The companies involved - Relief-Mart, Inc., Essentia Natural Memory Foam Company, Inc., Ecobaby Organics, Inc. – are all alleged to have advertised their mattress as free from VOCs and similar claims absent the requisite level of substantiation. The FTC’s complaint against Ecobaby further alleges that the company made unsubstantiated third-party certification claims. Specifically, Ecobaby allegedly displayed the seal of the National Association of Organic Mattress Industry (“NAOMI”) to indicate that the product met the organization’s quality and manufacturing standards. In fact, the FTC alleges, NAOMI is not an independent, third-party organization but is an alter ego of Ecobaby.

The proposed orders bar Relief-Mart, Essentia, and Ecobaby, from making VOC-free claims unless the VOC level is zero micrograms per cubic meter or the company relies upon competent and reliable scientific evidence that its mattresses contain no more than trace levels of VOCs, based on the guidance in the FTC’s Green Guides.
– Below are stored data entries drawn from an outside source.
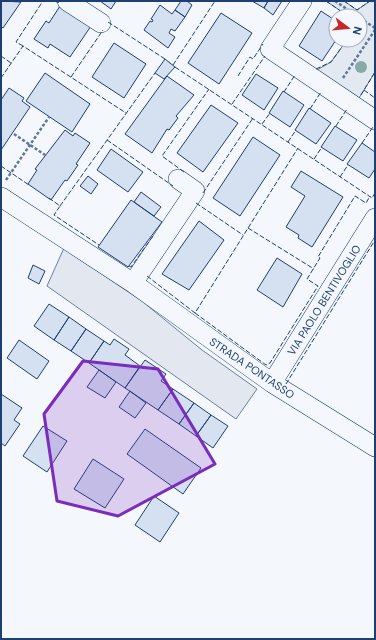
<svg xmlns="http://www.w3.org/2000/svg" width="376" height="640" viewBox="0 0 376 640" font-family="'DM Sans',sans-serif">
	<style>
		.green { fill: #e3e9f0; stroke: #687fa3 }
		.parking { fill: #e3e8f0; stroke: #687fa3 }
		.building { fill: #d5e0f0; stroke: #1d3f73 }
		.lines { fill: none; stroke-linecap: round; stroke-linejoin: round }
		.minor-casing { stroke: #1d3f73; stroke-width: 20 }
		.path { stroke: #5e769c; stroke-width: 2.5; stroke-dasharray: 3 2; stroke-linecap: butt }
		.minor { stroke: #f4f7fb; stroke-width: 19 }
		.fence { stroke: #1d3f73; stroke-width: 1; stroke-dasharray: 5 2; stroke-linecap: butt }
		.tree { fill: #86aba6 }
		.marked { fill: #7b2cbf; fill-opacity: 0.2; stroke: #7b2cbf; stroke-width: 3; stroke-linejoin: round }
		.labels { text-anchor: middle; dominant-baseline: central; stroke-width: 3; stroke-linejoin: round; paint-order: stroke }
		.street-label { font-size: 11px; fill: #1d3f73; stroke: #f4f7fb }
	</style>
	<rect width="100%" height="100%" fill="#f4f7fb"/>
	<path class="green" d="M326 1H344L357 10 370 1H375V72L359 98 317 70 331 62 347 40H360V16H348Z"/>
	<path class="parking" d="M64 248 143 302 202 350 257 389 236 419 47 286Z"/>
	<path class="building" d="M1 1 21 2 3 28 1 26Z
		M100 1H116L111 9Z
		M181 1H187L192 5 185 17 175 10Z
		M252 1H268L264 8Z
		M268 1H282L273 15 264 8Z
		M160 5 172 14 175 10 185 17 175 31 171 29 169 33 175 37 168 48 144 30 150 21 152 22 153 20 151 19Z
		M60 6 91 26 70 57 50 44 48 48 34 39 46 21 49 23Z
		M321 11 336 21V40L322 61 299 46Z
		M221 13 252 33 219 84 188 63Z
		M114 43 146 64 124 98 92 77Z
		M165 59 175 67 164 79 155 73Z
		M45 73 90 104 72 132 26 101Z
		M256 74 278 88 264 110 242 95Z
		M167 76 194 95 176 116 178 118 169 130 167 129 152 153 125 134Z
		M9 88 24 98 22 101 30 107 1 150V100Z
		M283 91 304 105 290 127 269 113Z
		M211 105 238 123 203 172 177 153Z
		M309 108 331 123 316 144 295 130Z
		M335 126 357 140 343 161 321 147Z
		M65 130 73 136 75 133 90 143 76 164 78 165 67 181 65 180 51 200 28 184 37 170 35 169Z
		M253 137 280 155 240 216 213 198Z
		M362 143 375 152V169L369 178 347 164Z
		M111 149 143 172 128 192 97 170Z
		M301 171 343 197 312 247 298 238 299 235 286 227 305 196 291 187Z
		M88 176 98 184 91 194 80 186Z
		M141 192 161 207 154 216 134 202Z
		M131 200 162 222 128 267 98 247Z
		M199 221 224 240 189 290 162 274Z
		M277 258 302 274 283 307 257 290Z
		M33 265 45 271 39 284 28 278Z
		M49 304 69 317 54 340 34 326Z
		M69 317 86 329 71 351 54 340Z
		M86 329 104 341 89 363 71 351Z
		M114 339 129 349 125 355 140 366 125 388 89 363 104 341 110 345Z
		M19 340 49 361 37 379 7 358Z
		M145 360 166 374 161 381 173 389 158 410 125 388Z
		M99 370 116 382 105 398 87 387Z
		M173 389 194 403 179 424 158 410Z
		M130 391 146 403 135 418 119 407Z
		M1 394 22 408 14 420 20 424 5 446 1 443Z
		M194 403 211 415 196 436 179 424Z
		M211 415 228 426 213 448 196 436Z
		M43 426 67 441 47 472 23 456Z
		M145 429 201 468 183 494 127 454Z
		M93 459 124 479 105 508 74 489Z
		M154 496 179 513 160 542 135 525Z"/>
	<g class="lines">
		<defs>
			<path id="minor" d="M67 1 101 23
				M302 1 270 49 375 120
				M1 197 133 283 272 383 375 447
				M133 283 195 191 178 179
				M272 383 375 218"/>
		</defs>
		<use href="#minor" class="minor-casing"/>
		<path class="path" d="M335 1 357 16
			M360 18 375 28
			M343 78 375 30
			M14 134 45 155
			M6 180 49 117"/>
		<use href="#minor" class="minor"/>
		<path class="fence" d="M54 1 60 3
			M326 1 348 16
			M344 1 357 10 370 1
			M108 22 165 59
			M23 46 16 42 43 1
			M1 56 11 63
			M173 65 215 1
			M175 67 372 198 375 193
			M316 69 331 62 347 40
			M238 76 250 57 253 59 263 44
			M71 77 103 30
			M1 78 23 46 126 113
			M364 90 375 98
			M284 92 295 75
			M361 95 375 72
			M232 104 265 56
			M310 109 321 92
			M262 124 270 113
			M336 126 347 109
			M107 140 173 186
			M288 142 296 130
			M362 143 373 127
			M314 159 322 147
			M1 166 29 185
			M184 172 162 156 209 89
			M340 177 348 165
			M203 193 253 118
			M49 198 60 206 54 215 99 245
			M196 203 243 235
			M60 206 155 73
			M248 228 314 269
			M129 266 131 267 153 236
			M147 276 195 313 298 148
			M195 313 266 365 270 363 318 286 307 279 320 258 318 257 355 196 366 203 370 196
			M286 384 375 240"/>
	</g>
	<circle class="tree" cx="361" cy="67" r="6"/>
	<path class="marked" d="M83 361 158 369 215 464 118 516 57 501 44 414Z"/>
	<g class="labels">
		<g class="street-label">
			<text transform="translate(324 300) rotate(-58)">VIA PAOLO BENTIVOGLIO</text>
			<text transform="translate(252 368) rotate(34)">STRADA PONTASSO</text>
		</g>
	</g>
	<rect width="376" height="640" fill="none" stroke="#1d3f73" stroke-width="4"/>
	<g transform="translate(348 28) rotate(106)"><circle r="19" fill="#f4f7fb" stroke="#9eadc5"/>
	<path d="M0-3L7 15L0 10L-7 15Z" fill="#c62828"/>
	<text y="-6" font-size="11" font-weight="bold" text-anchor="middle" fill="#1d3f73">N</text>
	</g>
</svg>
The orders also bar environmental benefit or attribute claims, and certain health claims, unless they are true, not misleading, and supported by scientific evidence.

Manufacturers looking to make “No-VOC” or other environmental marketing claims should ensure that claims are properly substantiated and qualified as necessary. The updated Green Guides include guidance regarding proper substantiation of “free of” claims. The Green Guides also address certifications and seals of approval, which tend to be very persuasive to consumers, and may also implicate the agency’s Endorsement and Testimonial Guides.